A credit line of 3.3 billion levs (£1.35bn), requested by Bulgaria and approved yesterday by the European Commission, helped shares in lender First Investment Bank rise 20 per cent, reversing most of Friday’s losses.
The EU executive, echoing the International Monetary Fund and economists, said the Bulgarian banking system was “well capitalised and has high levels of liquidity compared to its peers in other member states” of the 28-nation bloc.
President Rosen Plevneliev urged Bulgarians to keep faith with the banks in a national appeal on Sunday after emergency talks with political party leaders and central bank officials.
“There is no cause or reason to give way to panic. There is no banking crisis, there is a crisis of trust and there is a criminal attack,” he said.

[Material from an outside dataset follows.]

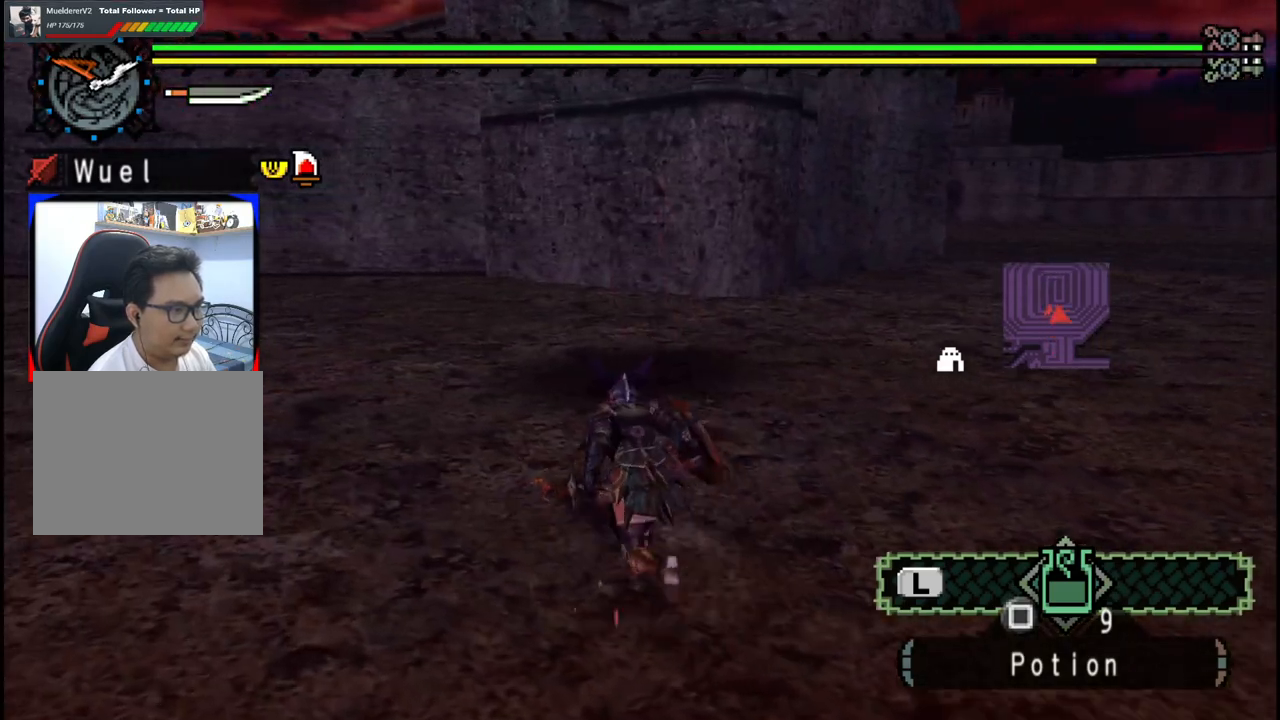
{"buttons": [], "left_stick": "center", "right_stick": "center", "events": [[100, "left_stick", "center"], [217, "DPAD_UP", "down"], [300, "DPAD_UP", "up"], [400, "DPAD_UP", "down"], [483, "DPAD_UP", "up"]]}
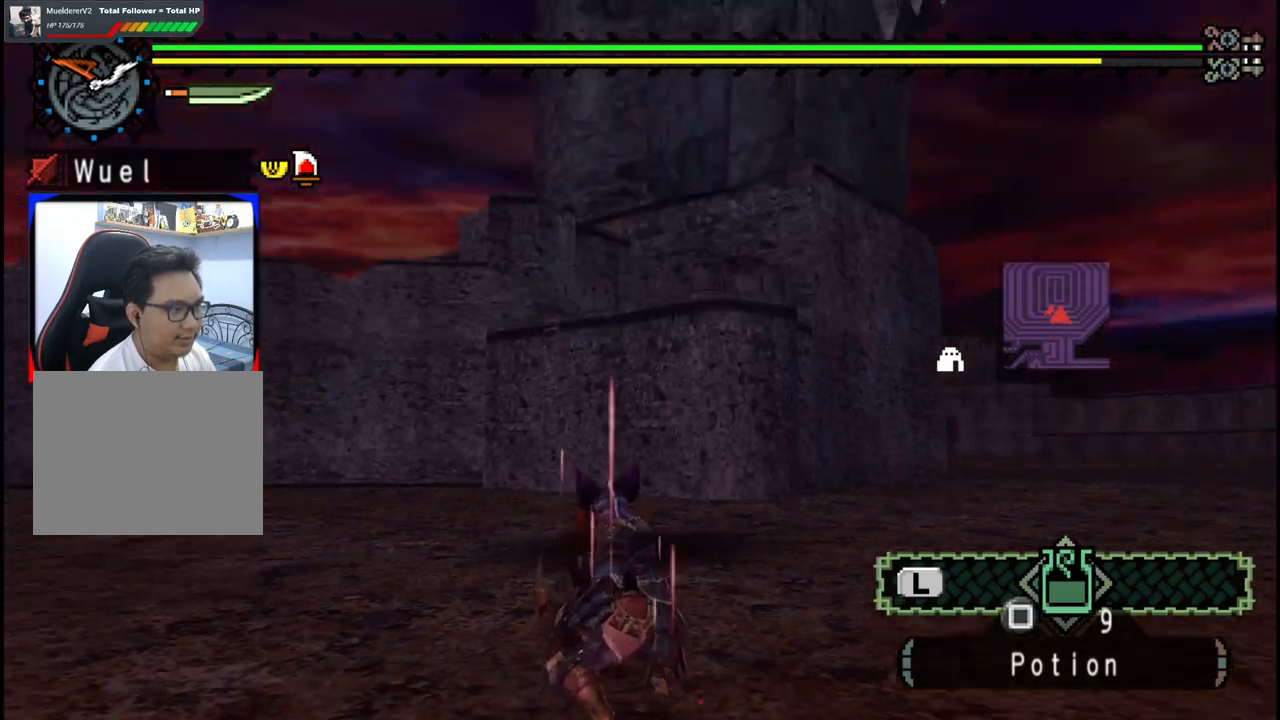
{"buttons": [], "left_stick": "center", "right_stick": "center", "events": [[50, "DPAD_UP", "down"], [133, "DPAD_UP", "up"], [200, "DPAD_UP", "down"], [350, "DPAD_UP", "up"]]}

Queues formed nevertheless outside branches of First Investment Bank yesterday, although they were smaller than on Friday.
At one branch there were about 30 people waiting to take out money, roughly half the numbers seen at midday on Friday. The lender says it has sufficient capital to meet clients’ demand.
“I am here because I remember what happened nearly 20 years ago,” said Gergana, 60. She was referring to a financial crisis in 1996-7 which sparked hyperinflation and the collapse of 14 banks. “I trust the president but I think he was misled by the bankers,” she said.
Last week the central bank took control of Bulgaria’s fourth-biggest lender, Corpbank, whose clients include many state companies, after depositors, rattled by reports of suspect deals involving the bank, rushed to withdraw their savings.
The central bank and economists said Corpbank was a special case and contagion to other banks would be limited. Corpbank has denied any wrongdoing.
The recent crisis has rattled Bulgaria’s fractious political class, forcing them to bury differences at a time of great political uncertainty, and on Friday they agreed 5 October as the date for a snap election, promised after May’s European elections.
Prime minister Plamen Oresharski’s minority cabinet, dogged by charges of graft and street protests since it took power barely a year ago, said it would soon resign after the main coalition partner, the Socialists, did badly in the EU vote.
Plevneliev said on Sunday he would dissolve parliament and appoint an interim government on 6 August to steer Bulgaria until the election.
Despite its political and economic woes, the IMF and economists have praised the stability of Bulgaria’s banking system and its solid state finances. It has one of the lowest debt levels in the EU and the lev currency is tied to the euro via a currency board, approved of by a broad consensus as a bulwark of stability.